= TEXTE SOURCE =
<<<<

Jolies Mary – Gwendolyn Kiste

En avril 2022 soit il y a presque un an paraissait aux éditions du Chat Noir Jolies Mary, une novella écrite par Gwendolyn Kiste qui est également l’autrice d’autres textes dont deux ont été traduits dans cette maison d’édition : Filles de Rouille et Plumes et Ciguë. On la retrouve aussi au sein de l’anthologie 9 où elle signait ma nouvelle préférée.

Ce n’est donc pas la première fois que je lis cette autrice et je commence à relever un certain schéma dont nous reparlerons plus loin. Mais qu’en est-il de Jolies Mary ?

Et bien c’est une histoire de fantômes et plus précisément, de Maries (au pluriel !). Elles sont cinq, cinq Mary issues du folklore américain, mortes et conscientes, obligées de se nourrir de la terreur des humains pour survivre.

La narratrice de cette histoire est Resurrection Mary, surnommée Rhee, une jeune femme qui aurait été percutée par une voiture alors qu’elle revenait d’un bal, dans les années 20. Notre narratrice n’a aucun souvenir de tout cela, on la rencontre alors qu’elle se nourrit de gens sur « sa » portion de route et, petit à petit, on découvre sa vie, le bien vivant David dont elle est amoureuse depuis des années, le manoir où elle est enfermée avec ses quatre sœurs de cœur, le passage du temps aléatoire… Ainsi que la situation problématique dans laquelle se trouvent les fantômes puisque trois d’entre elles semblent être oubliées des humains et avoir de plus en plus de mal à être vues et donc à se nourrir. Pour ne rien arranger, une voix masculine menaçante semble vouloir s’emparer des Mary…

Comme c’était déjà le cas dans ses deux autres romans, Gwendolyn Kiste met en scène un groupe de femmes malmené par un ou plusieurs hommes (ou une société patriarcale) et qui devront s’unir pour parvenir à s’en sortir, à lutter. Quand on a déjà lu l’autrice, le schéma narratif ne recèle aucune surprise mais n’en reste pas moins efficace. Les pages se tournent toutes seules et je la préfère décidément au format court.

>>>>

Entrées de données stockées
<<<<

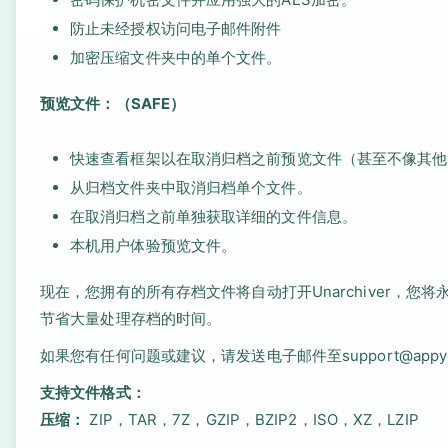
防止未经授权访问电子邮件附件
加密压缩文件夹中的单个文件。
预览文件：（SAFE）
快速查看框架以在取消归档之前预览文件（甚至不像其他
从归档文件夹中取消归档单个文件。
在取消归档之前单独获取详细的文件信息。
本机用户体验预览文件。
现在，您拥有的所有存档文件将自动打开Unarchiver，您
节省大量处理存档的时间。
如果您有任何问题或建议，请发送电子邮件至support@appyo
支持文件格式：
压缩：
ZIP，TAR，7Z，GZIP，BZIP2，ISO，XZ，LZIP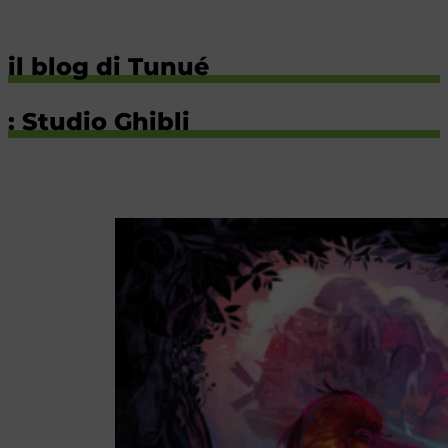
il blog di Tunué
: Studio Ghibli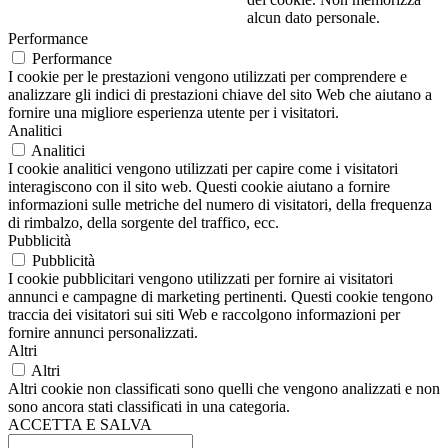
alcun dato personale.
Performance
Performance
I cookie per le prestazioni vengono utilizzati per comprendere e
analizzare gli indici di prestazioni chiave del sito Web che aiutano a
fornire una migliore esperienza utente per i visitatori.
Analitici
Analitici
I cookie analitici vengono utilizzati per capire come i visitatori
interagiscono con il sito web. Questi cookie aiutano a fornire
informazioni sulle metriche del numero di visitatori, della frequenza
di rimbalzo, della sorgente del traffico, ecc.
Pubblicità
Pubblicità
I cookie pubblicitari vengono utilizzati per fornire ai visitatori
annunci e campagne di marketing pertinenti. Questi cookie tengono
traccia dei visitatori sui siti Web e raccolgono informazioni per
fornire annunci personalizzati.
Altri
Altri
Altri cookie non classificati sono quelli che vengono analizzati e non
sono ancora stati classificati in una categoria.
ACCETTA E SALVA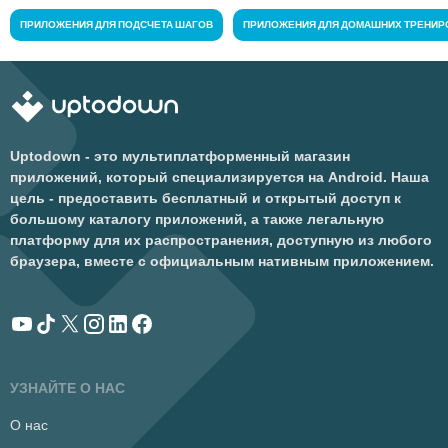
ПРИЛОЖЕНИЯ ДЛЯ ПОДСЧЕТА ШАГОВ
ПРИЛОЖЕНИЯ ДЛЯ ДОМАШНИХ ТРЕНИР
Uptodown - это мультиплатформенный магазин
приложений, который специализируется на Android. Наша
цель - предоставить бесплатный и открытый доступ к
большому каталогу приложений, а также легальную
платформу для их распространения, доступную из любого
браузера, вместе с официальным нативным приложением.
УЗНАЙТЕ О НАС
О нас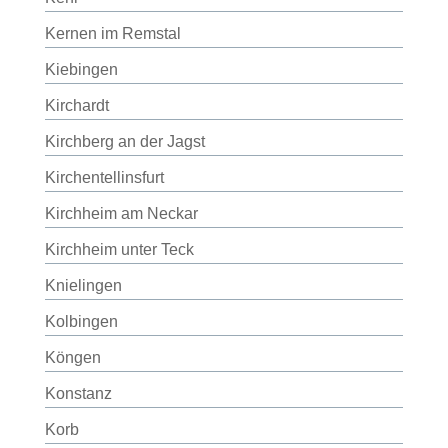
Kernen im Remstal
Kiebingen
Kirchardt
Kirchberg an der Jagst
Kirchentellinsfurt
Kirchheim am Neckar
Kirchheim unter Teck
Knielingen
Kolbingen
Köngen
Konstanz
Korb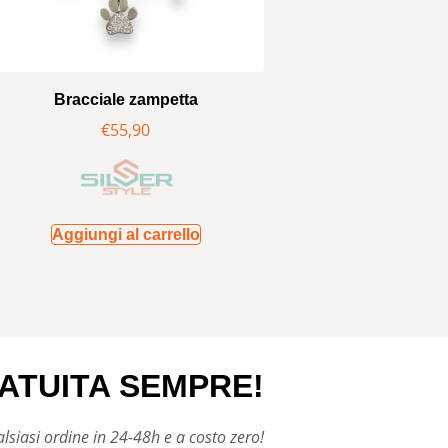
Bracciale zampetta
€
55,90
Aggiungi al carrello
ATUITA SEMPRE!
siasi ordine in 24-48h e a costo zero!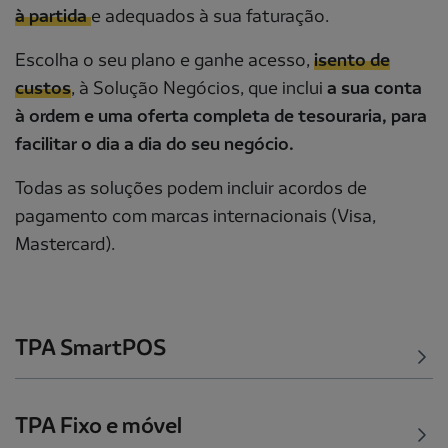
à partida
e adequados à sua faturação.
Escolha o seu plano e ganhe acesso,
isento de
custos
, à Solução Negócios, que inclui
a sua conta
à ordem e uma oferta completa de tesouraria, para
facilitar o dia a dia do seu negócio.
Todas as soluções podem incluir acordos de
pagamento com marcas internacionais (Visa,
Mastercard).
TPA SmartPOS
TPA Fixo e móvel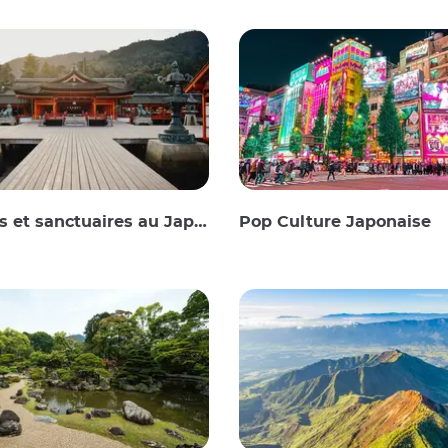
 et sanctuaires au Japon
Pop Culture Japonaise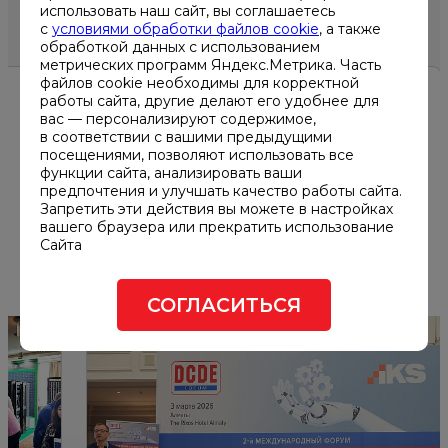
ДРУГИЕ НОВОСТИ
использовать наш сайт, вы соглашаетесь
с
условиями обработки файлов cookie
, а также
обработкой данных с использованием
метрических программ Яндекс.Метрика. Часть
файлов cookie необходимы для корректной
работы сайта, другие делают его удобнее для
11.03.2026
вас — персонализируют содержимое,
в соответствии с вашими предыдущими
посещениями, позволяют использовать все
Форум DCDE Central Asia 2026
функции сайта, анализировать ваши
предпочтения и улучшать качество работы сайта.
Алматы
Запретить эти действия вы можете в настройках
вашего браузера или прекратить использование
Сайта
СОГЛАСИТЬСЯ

>>>>

Recopiez à l'identique le passage de la chronique sur Jolies Mary situé entre « Jolies Mary – » et « Jolies Mary ? », bornes comprises.

Jolies Mary – Gwendolyn Kiste

En avril 2022 soit il y a presque un an paraissait aux éditions du Chat Noir Jolies Mary, une novella écrite par Gwendolyn Kiste qui est également l’autrice d’autres textes dont deux ont été traduits dans cette maison d’édition : Filles de Rouille et Plumes et Ciguë. On la retrouve aussi au sein de l’anthologie 9 où elle signait ma nouvelle préférée.

Ce n’est donc pas la première fois que je lis cette autrice et je commence à relever un certain schéma dont nous reparlerons plus loin. Mais qu’en est-il de Jolies Mary ?